Instructions for the task.
Output all the data exactly. Pictures do not belong in the copy.

── Data records ──

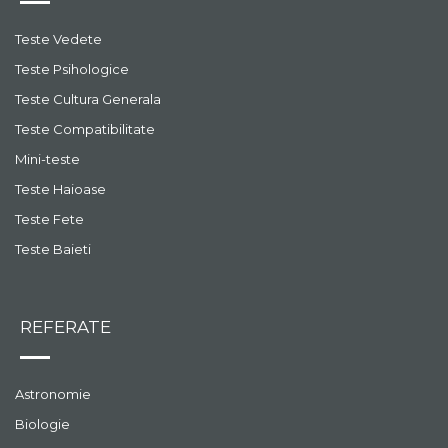
Teste Vedete
Teste Psihologice
Teste Cultura Generala
Teste Compatibilitate
Mini-teste
Teste Haioase
Teste Fete
Teste Baieti
REFERATE
Astronomie
Biologie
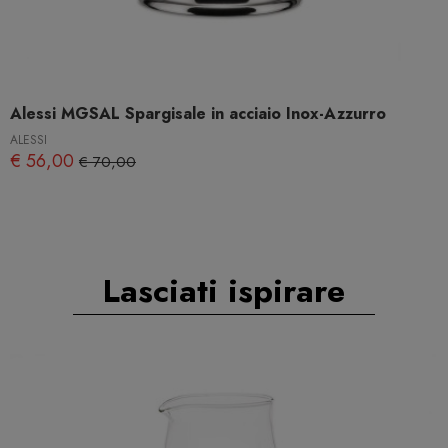
Alessi MGSAL Spargisale in acciaio Inox-Azzurro
ALESSI
€ 56,00
€ 70,00
Lasciati ispirare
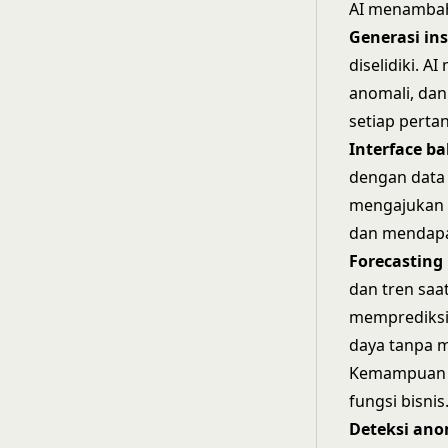
AI menambah
Generasi in
diselidiki. 
anomali, dan
setiap perta
Interface b
dengan data 
mengajukan p
dan mendapa
Forecasting 
dan tren saa
memprediksi
daya tanpa 
Kemampuan i
fungsi bisnis
Deteksi ano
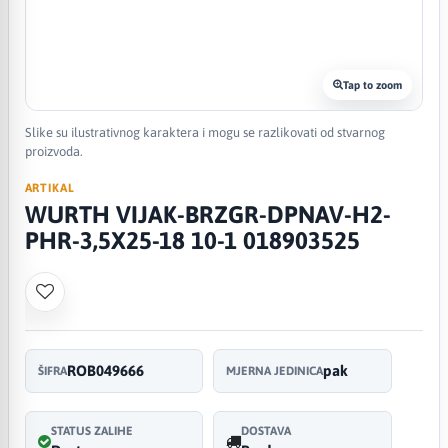
Tap to zoom
Slike su ilustrativnog karaktera i mogu se razlikovati od stvarnog
proizvoda.
ARTIKAL
WURTH VIJAK-BRZGR-DPNAV-H2-
PHR-3,5X25-18 10-1 018903525
ROB049666
pak
ŠIFRA
MJERNA JEDINICA
STATUS ZALIHE
DOSTAVA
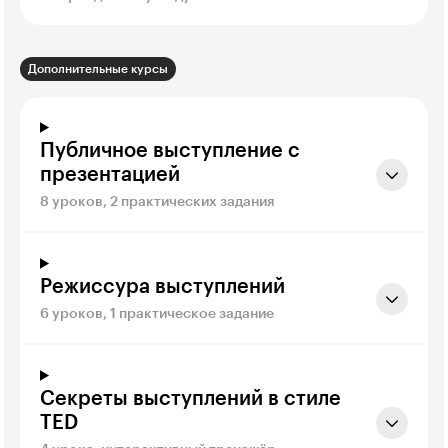
Дополнительные курсы
Публичное выступление с
презентацией
8 уроков, 2 практических задания
Режиссура выступлений
6 уроков, 1 практическое задание
Секреты выступлений в стиле
TED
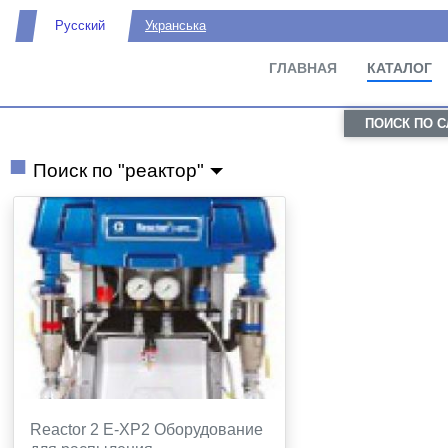
Русский
Укранська
ГЛАВНАЯ
КАТАЛОГ
ПОИСК ПО 
Поиск по "реактор"
Reactor 2 E-XP2 Оборудование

───

Final answer.
Teste Vedete
Teste Psihologice
Teste Cultura Generala
Teste Compatibilitate
Mini-teste
Teste Haioase
Teste Fete
Teste Baieti
REFERATE
Astronomie
Biologie
Alessi MGSAL Spargisale in acciaio Inox-Azzurro
ALESSI
€ 56,00
€ 70,00
Lasciati ispirare
AI menambah
Generasi in
diselidiki. 
anomali, dan
setiap perta
Interface b
dengan data 
mengajukan p
dan mendapa
Forecasting 
dan tren saa
memprediksi
daya tanpa 
Kemampuan i
fungsi bisnis
Deteksi ano
Tap to zoom
Slike su ilustrativnog karaktera i mogu se razlikovati od stvarnog
proizvoda.
ARTIKAL
WURTH VIJAK-BRZGR-DPNAV-H2-
PHR-3,5X25-18 10-1 018903525
ROB049666
pak
ŠIFRA
MJERNA JEDINICA
STATUS ZALIHE
DOSTAVA
Дополнительные курсы
Публичное выступление с
презентацией
8 уроков, 2 практических задания
Режиссура выступлений
6 уроков, 1 практическое задание
Секреты выступлений в стиле
TED
Русский
Укранська
ГЛАВНАЯ
КАТАЛОГ
ПОИСК ПО 
Поиск по "реактор"
Reactor 2 E-XP2 Оборудование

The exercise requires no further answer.